# Disc Method

1. Apr 30, 2008

### frumdogg

1. The problem statement, all variables and given/known data

Find the volume of a solid formed by revolving the region bounded by graphs of:
y=x^3
y=1
and
x=2

2. Relevant equations
$$\pi$$0$$\int$$2(x^3)dx

3. The attempt at a solution

x^7/7 with boundaries of [0,2]

Am I on the right path?

2. Apr 30, 2008

### Dick

That's ok if you ignore the y=1 boundary, but I don't think you should. Draw a picture.

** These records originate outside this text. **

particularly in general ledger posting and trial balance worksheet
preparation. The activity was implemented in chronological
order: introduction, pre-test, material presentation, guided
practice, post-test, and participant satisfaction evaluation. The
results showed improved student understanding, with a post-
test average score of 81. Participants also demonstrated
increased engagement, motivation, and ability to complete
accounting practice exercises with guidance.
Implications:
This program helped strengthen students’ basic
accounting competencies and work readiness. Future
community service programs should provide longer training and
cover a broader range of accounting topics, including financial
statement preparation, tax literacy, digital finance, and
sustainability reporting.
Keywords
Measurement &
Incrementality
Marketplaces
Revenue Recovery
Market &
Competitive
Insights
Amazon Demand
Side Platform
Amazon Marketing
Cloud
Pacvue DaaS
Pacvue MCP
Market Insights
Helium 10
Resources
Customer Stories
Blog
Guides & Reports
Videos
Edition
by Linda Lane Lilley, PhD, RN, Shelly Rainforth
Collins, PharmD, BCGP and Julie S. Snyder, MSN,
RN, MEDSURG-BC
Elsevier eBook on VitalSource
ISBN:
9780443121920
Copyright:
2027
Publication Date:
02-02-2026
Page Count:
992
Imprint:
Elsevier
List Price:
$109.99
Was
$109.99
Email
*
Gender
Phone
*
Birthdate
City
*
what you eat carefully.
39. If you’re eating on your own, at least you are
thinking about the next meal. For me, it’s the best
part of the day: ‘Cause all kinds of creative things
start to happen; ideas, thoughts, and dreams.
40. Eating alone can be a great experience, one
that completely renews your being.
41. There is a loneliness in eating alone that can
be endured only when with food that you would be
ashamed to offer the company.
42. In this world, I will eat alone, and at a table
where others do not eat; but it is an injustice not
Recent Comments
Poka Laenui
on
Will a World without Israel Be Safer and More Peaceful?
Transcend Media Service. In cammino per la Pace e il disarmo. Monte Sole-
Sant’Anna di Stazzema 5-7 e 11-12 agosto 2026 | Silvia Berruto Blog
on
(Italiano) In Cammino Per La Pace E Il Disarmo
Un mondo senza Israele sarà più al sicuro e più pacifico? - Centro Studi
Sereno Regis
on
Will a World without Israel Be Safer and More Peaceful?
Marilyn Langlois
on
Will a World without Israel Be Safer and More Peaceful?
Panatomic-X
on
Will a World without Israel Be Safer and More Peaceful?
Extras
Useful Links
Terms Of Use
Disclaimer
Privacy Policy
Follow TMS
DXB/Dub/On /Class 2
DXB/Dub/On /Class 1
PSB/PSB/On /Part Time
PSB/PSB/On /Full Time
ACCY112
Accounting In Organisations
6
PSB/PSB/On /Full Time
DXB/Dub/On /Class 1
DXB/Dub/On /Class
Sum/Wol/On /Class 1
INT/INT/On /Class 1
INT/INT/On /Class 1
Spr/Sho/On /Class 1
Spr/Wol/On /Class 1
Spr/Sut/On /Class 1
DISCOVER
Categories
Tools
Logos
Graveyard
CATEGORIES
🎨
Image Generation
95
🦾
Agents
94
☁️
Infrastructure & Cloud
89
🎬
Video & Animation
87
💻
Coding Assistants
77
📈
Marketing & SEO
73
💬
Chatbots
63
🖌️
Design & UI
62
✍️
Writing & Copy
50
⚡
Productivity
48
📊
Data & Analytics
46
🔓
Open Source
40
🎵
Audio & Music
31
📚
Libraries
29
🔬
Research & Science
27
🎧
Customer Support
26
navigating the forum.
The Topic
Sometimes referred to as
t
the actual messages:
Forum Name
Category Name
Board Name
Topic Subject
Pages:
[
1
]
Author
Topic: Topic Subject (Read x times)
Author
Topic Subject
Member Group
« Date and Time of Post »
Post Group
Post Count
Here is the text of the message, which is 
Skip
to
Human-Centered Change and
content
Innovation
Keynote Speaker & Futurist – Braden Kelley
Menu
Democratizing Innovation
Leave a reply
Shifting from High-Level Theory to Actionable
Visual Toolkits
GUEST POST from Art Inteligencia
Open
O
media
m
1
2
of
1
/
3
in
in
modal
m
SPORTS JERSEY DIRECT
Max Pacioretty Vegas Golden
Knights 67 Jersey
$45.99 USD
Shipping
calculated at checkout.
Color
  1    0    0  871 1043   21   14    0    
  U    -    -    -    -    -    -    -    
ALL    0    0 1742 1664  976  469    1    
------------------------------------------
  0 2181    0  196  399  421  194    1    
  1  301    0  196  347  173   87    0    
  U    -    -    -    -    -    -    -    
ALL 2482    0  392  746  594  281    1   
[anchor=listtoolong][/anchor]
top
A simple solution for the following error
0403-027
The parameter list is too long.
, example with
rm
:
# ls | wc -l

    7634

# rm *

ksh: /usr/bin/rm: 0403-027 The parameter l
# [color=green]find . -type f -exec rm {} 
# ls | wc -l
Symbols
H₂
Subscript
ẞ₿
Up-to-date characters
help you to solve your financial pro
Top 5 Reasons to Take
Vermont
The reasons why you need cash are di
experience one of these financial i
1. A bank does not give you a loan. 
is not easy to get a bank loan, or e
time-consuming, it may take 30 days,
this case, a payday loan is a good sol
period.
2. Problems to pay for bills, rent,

I presume you are rotating around the x-axis?

3. Apr 30, 2008

### HallsofIvy

Staff Emeritus
Revolved around what axis?

If you are the x-axis and are using the disk method, you would be integrating $\pi\int_0^1 y^2 dx+ \pi\int_1^2 1 dx$

4. Apr 30, 2008

### frumdogg

Yes, rotating around the x-axis.

5. Apr 30, 2008

### tiny-tim

Hi frumdogg!

That doesn't look solid … do you mean y = 2 ?

6. Apr 30, 2008

### frumdogg

The problem says
y=x^3
y=1
x=2

When graphing it, it's a small area with x^3 on the left, y=1 on top, x=2 on right, and x axis on bottom, at least what I am coming up with.

7. Apr 30, 2008

### tiny-tim

hmm … they might as well have said:

y=x^3
x=1;

the rest is just a cylinder.

8. Apr 30, 2008

### Dick

It's a region with y=0 at the bottom and y=x^3 at the top from x equal 0 to 1 and y=1 at the top and y=0 at the bottom from x equal 1 to 2. Halls already set it up for you. tiny-tim is saying the same thing.